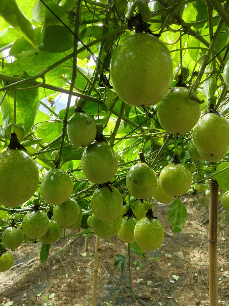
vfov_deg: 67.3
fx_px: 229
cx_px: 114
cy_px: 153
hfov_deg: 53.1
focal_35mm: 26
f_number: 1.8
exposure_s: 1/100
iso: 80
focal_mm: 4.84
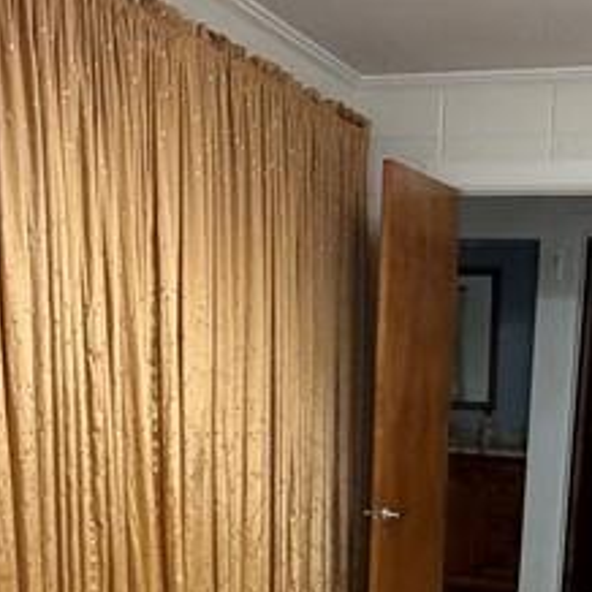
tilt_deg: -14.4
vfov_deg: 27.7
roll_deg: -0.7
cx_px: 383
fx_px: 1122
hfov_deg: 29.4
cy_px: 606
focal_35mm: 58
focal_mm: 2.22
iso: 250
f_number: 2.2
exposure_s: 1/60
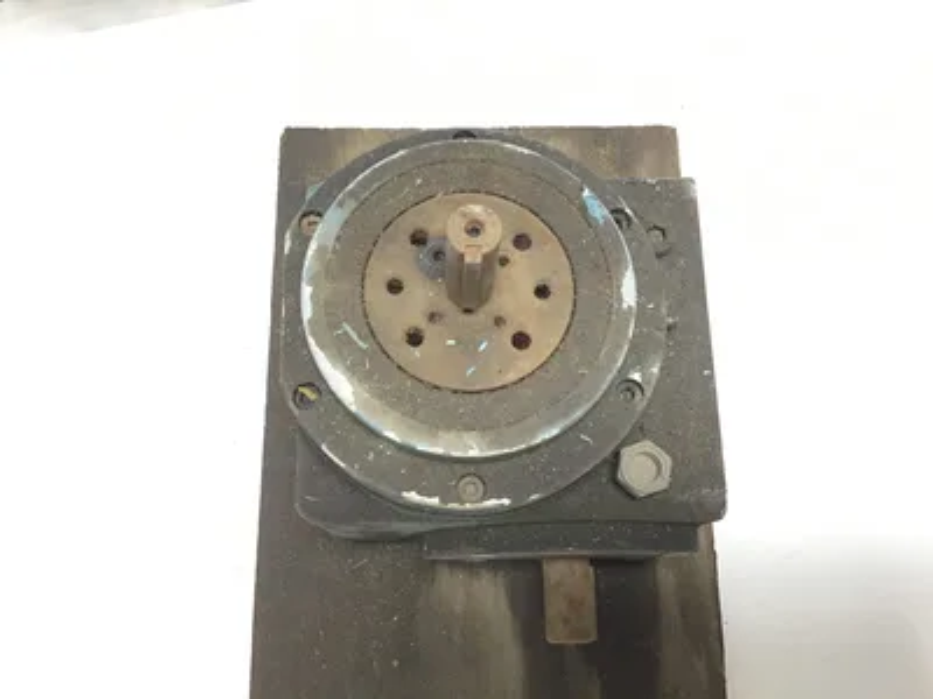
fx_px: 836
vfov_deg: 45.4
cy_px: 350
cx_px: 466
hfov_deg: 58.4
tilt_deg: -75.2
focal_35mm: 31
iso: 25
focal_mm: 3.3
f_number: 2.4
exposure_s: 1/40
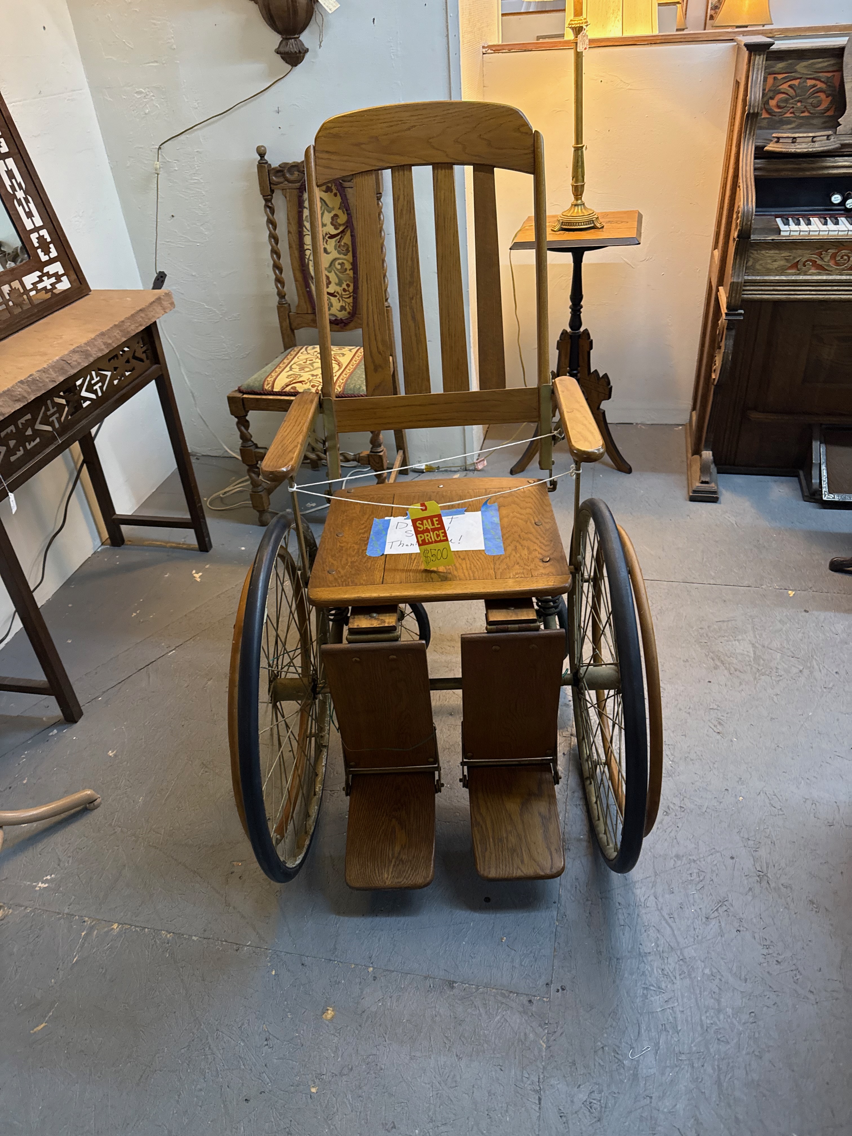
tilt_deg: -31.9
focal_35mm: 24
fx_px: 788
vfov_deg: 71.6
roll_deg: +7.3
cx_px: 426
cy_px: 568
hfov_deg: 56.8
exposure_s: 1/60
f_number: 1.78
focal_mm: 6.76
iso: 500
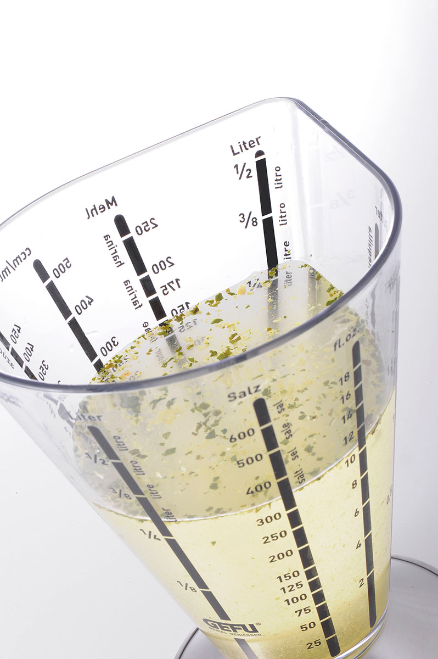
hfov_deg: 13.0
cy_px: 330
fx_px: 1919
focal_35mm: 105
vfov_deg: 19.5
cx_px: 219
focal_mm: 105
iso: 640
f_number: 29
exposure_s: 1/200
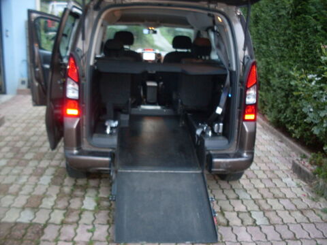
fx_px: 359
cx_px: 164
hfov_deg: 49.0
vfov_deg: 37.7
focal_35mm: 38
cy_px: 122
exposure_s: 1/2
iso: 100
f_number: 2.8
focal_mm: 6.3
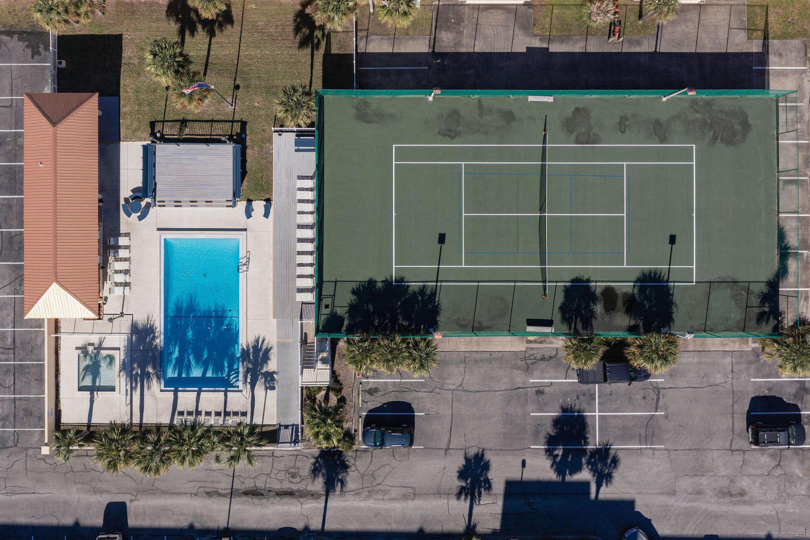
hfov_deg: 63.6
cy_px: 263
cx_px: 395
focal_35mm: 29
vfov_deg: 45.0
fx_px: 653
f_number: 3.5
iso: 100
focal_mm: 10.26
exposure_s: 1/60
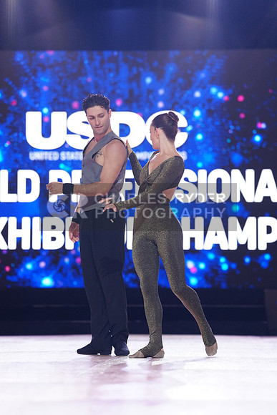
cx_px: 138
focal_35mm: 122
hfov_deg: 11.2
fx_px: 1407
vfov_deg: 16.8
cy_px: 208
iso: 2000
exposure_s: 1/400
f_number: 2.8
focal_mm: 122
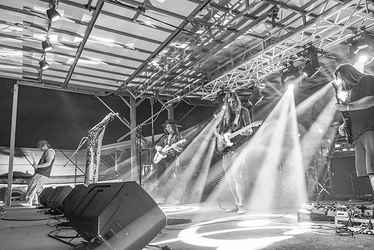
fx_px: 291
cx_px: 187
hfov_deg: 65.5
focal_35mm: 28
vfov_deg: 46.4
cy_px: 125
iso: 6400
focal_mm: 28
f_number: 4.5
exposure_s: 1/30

## TASK STATEMENT
Everything from the line containing "exposure_s: 1/200" to the last line of the listing above must be reproduced exactly, with no pictures included.

## SOLVED PROBLEM
exposure_s: 1/200
fx_px: 359
cx_px: 164
hfov_deg: 49.0
vfov_deg: 37.7
focal_35mm: 38
cy_px: 122
exposure_s: 1/2
iso: 100
f_number: 2.8
focal_mm: 6.3
hfov_deg: 63.6
cy_px: 263
cx_px: 395
focal_35mm: 29
vfov_deg: 45.0
fx_px: 653
f_number: 3.5
iso: 100
focal_mm: 10.26
exposure_s: 1/60
cx_px: 138
focal_35mm: 122
hfov_deg: 11.2
fx_px: 1407
vfov_deg: 16.8
cy_px: 208
iso: 2000
exposure_s: 1/400
f_number: 2.8
focal_mm: 122
fx_px: 291
cx_px: 187
hfov_deg: 65.5
focal_35mm: 28
vfov_deg: 46.4
cy_px: 125
iso: 6400
focal_mm: 28
f_number: 4.5
exposure_s: 1/30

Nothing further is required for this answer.